Time To Add Tougher Opponents

Columnist Phillip Marshall takes a look at Tiger basketball and football.

I have to be there, but I won't have much company. Auburn's basketball team will play UNC-Asheville tonight at Beard-Eaves Memorial Coliseum. The box score will list the attendance at 9,300, the number of season tickets sold. The actual number of bodies in the seats will be closer to 93 than 9300.

What will Auburn get out of this game. Well, it will get a win over a team with a 1-9 record. It will probably achieve rare dominance on the boards, since UNCA's tallest starter is 6-6. And that's about it. At tournament time, the NCAA selection committee won't view a win over UNCA as much better than a day off.

Cliff Ellis has done remarkable things in his eight seasons as Auburn's head coach, winning an SEC championship in 1999. But the call is growing louder for a schedule with more meat. A loss to a Top 10 team would be more valuable at tournament time than a win over UNCA, High Point or Jacksonville State. And it would certainly enhance Auburn's image.

The Tigers have played one nationally ranked team this season, losing a 77-72 to Virginia in Birmingham. But that's not enough. If it means going on the road, so be it. It's not like a home game against a bad team while the students are gone is going to generate much energy.

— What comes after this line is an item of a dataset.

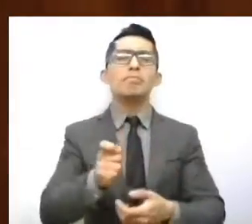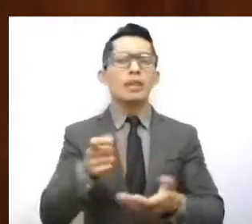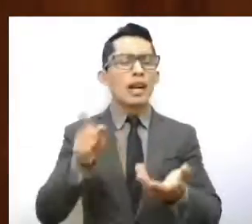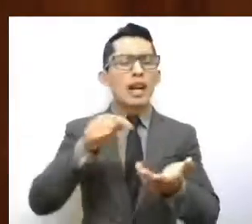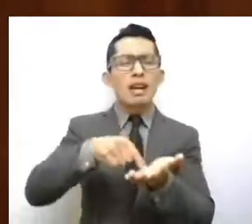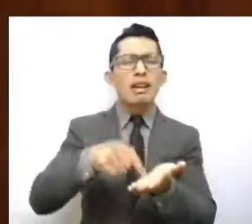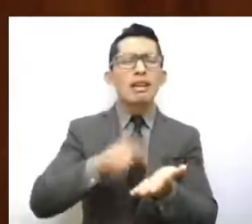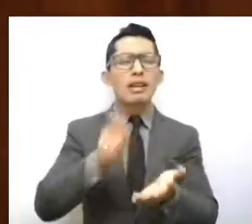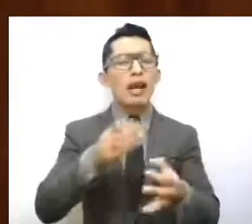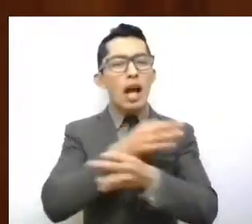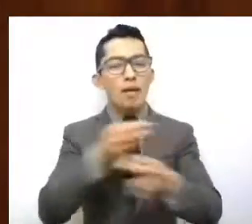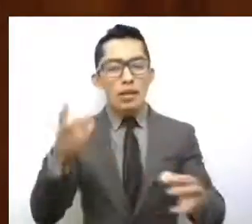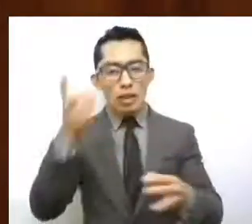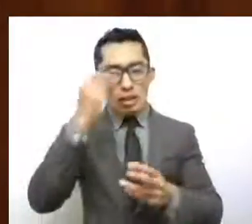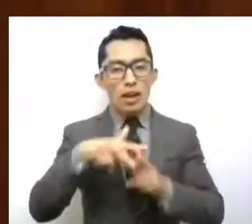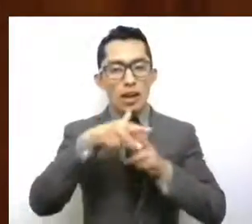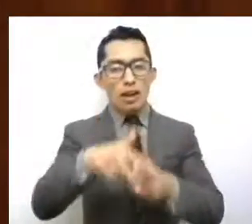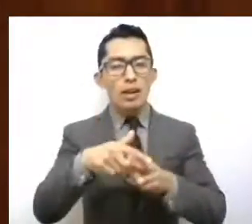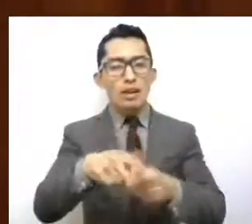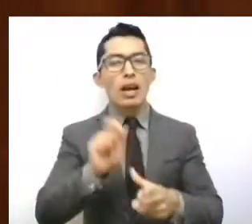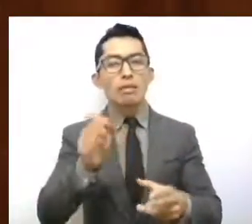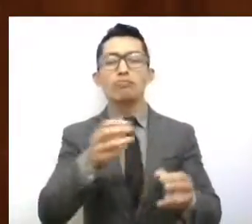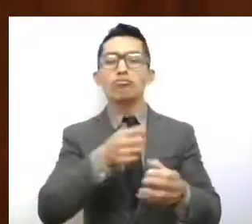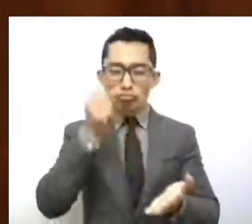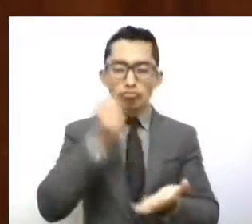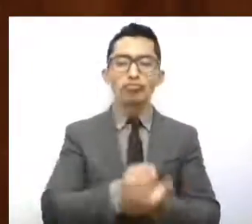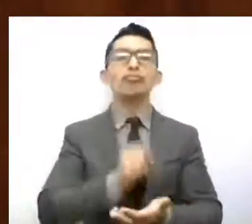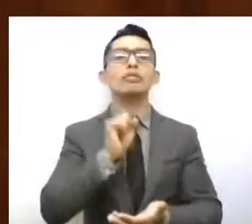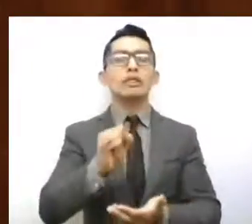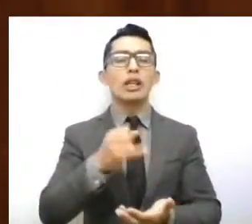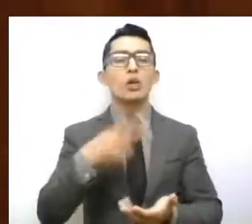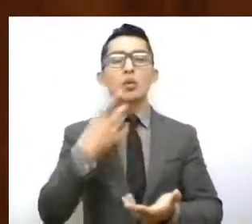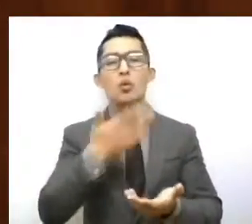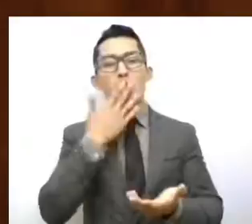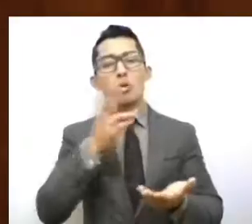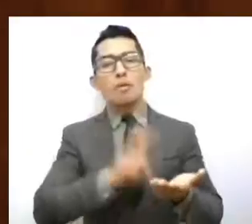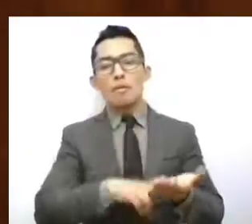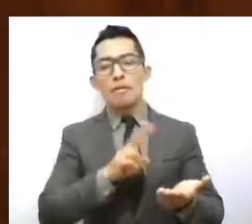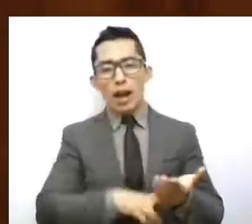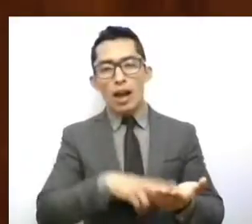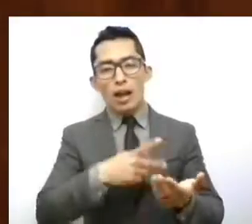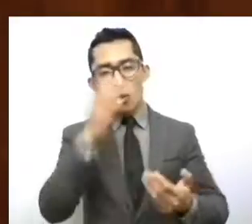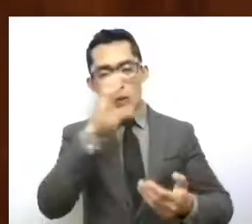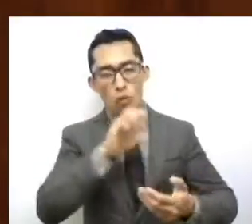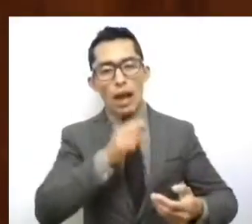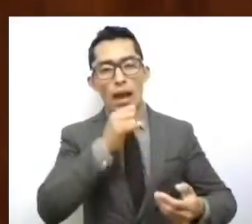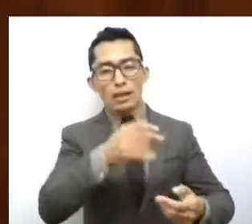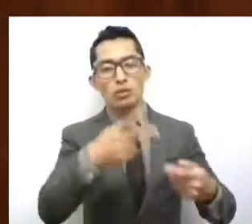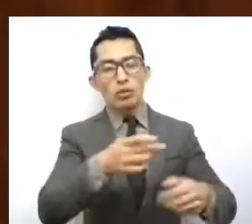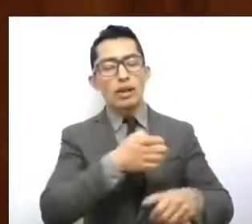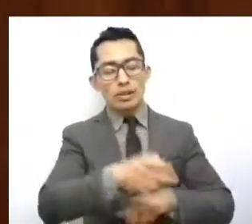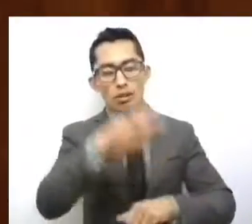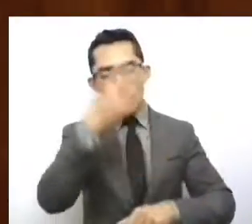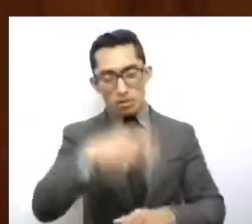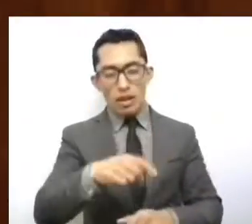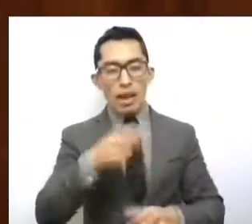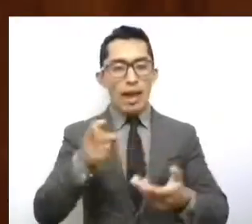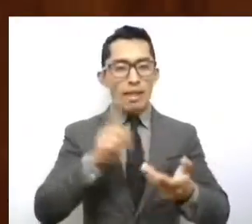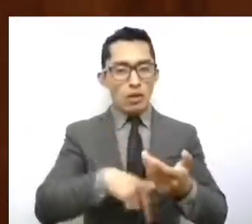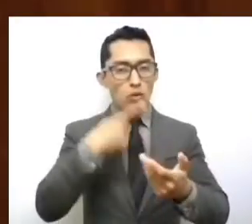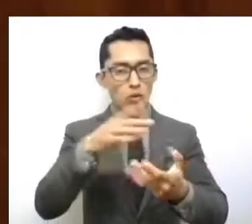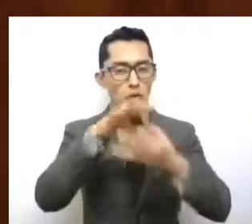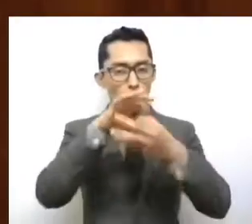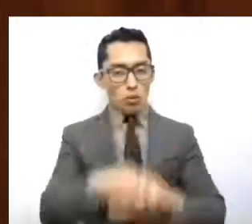cabalgatas como patrimonio cultural inmaterial del Estado de México, conforme al dictamen y proyecto de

Auburn assistant head coach Shannon Weaver, who handles most of Auburn's scheduling under Ellis' direction, says the Tigers are willing to play the best, but not always on the road. "We have a very hard time getting traditionally big names in a game with us," Weaver says. "I think it has a lot to do with the fact that we really one have had recent success and tradition. Schools looking at their fan base feel it is better to play an Indiana or UCLA or Syracuse. Our program is right there with those, but that traditional name seems to be a better lure. Schools like to travel to big recruiting markets, and Auburn, Ala., is not a big recruiting market.

"You could probably play one time at Duke or at North Carolina, but that's not a good deal when they won't return the game."

Why not?

If Auburn is going to become a team with a national reputation, it is going to have to play teams with national reputations. Could Auburn go to Duke and win? Probably not. But what if it did win? And even a loss at Duke looks good come selection Sunday.

Give Alabama coach Mark Gottfried credit. The Tide was left out of the NCAA Tournament last season because of a nonconference schedule of mostly lightweights. That won't happen this season. Georgia got into the tournament with 12 losses last season because of its nonconference schedule. With Auburn's nonconference schedule, it will probably have to win nine, maybe even 10, SEC games to get into the big show. That's a tall order.

PEPPER TALK

Julius Peppers, North Carolina's all-everything defensive end, doesn't waste any time being humble. Asked Wednesday about his upcoming matchup with Auburn left tackle Kendall Simmons, Peppers said: "I think people get fired up to play against me. I don't get fired up to play against other people."

Peppers also made it clear he doesn't particularly like the SEC and wants to make a point in the Peach Bowl. "I think it could get us a little bit of the respect we've been trying to get this year, beating a team from the almighty SEC," Peppers said. "I think it could be something big for us."

Asked if he disliked the SEC, Peppers laughed. "I mean, they've got good football teams down there, but we've also got good teams here that I think are overlooked sometimes," Peppers said. "I think this is a great matchup for us to go down there and show people we play football a little bit here, too."

RECRUITING MYTHS

My least favorite part of college football will be heating up again soon. At no time are so many myths so widely spread as during recruiting season. So-called "recruiting analysts" make heroes out of high school kids before they ever arrive in college. Some don't handle themselves well (see Willie Northern) and don't make it. Others never were nearly as good as advertised to begin with (see Tyler Watts).

There is no doubt that recruiting is crucial. The team with the heavy artillery will win most of the time. But signing the most five-star players as determined by a fan who decided to publish a magazine or start a website is meaningless. Auburn had a supposed top five recruiting class in 1995. It didn't matter, because most of them were long gone by the time they would have been seniors. Ronnie Cottrell schmoozed the "analysts" and got class after class at Alabama ranked among the nation's best. Results on the field showed otherwise.

If Dontarrious Thomas had not signed with Auburn, he would be playing at a Division I-AA school. Tim Carter was a late signee, offered a scholarship after others turned it down. Roderick Hood was a walk-on. Alabama coaches got Andrew Zow away from Auburn by promising him he'd get a real shot at quarterback, but secretly never expected him to be anything but a defensive back. The list goes on and on and on.

Who had the best recruiting class last year? Check back in a couple of years and we'll know.